**TASK DIRECTIONS**.
Could you return every line of the material that contains the word "Cartland"?

____ SUPPLIED RECORDS

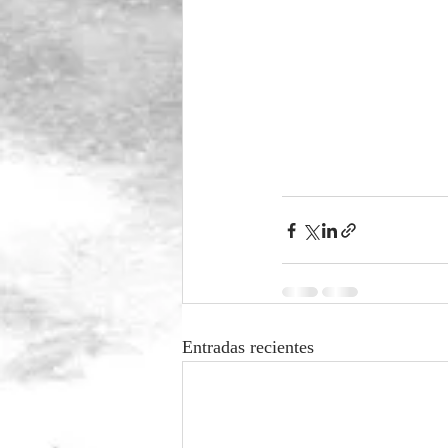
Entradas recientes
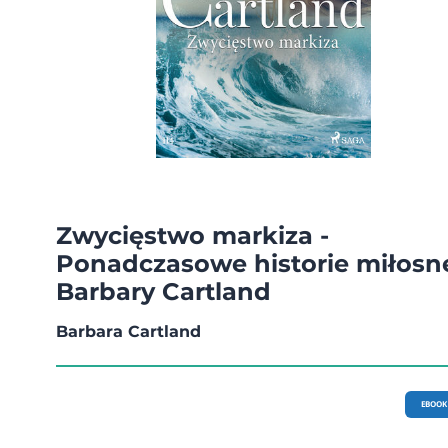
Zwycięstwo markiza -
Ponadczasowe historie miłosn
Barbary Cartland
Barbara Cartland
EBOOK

________
____ SUPPLIED RECORDS

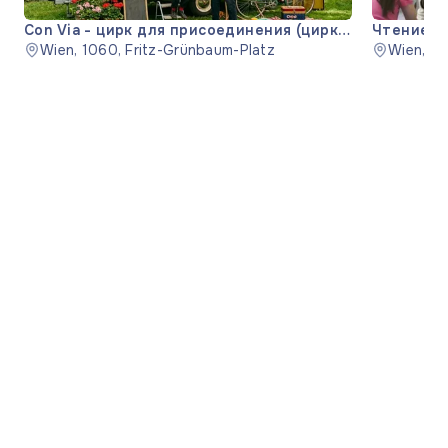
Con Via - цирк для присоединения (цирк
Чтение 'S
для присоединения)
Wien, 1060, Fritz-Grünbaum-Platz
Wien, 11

________
____ SUPPLIED RECORDS

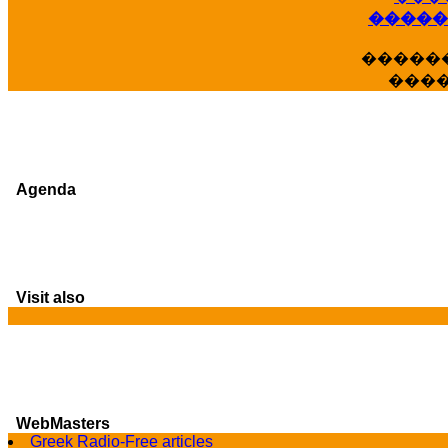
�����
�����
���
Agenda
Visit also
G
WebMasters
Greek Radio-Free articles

________

**TASK SOLUTION**.
Barbary Cartland
Barbara Cartland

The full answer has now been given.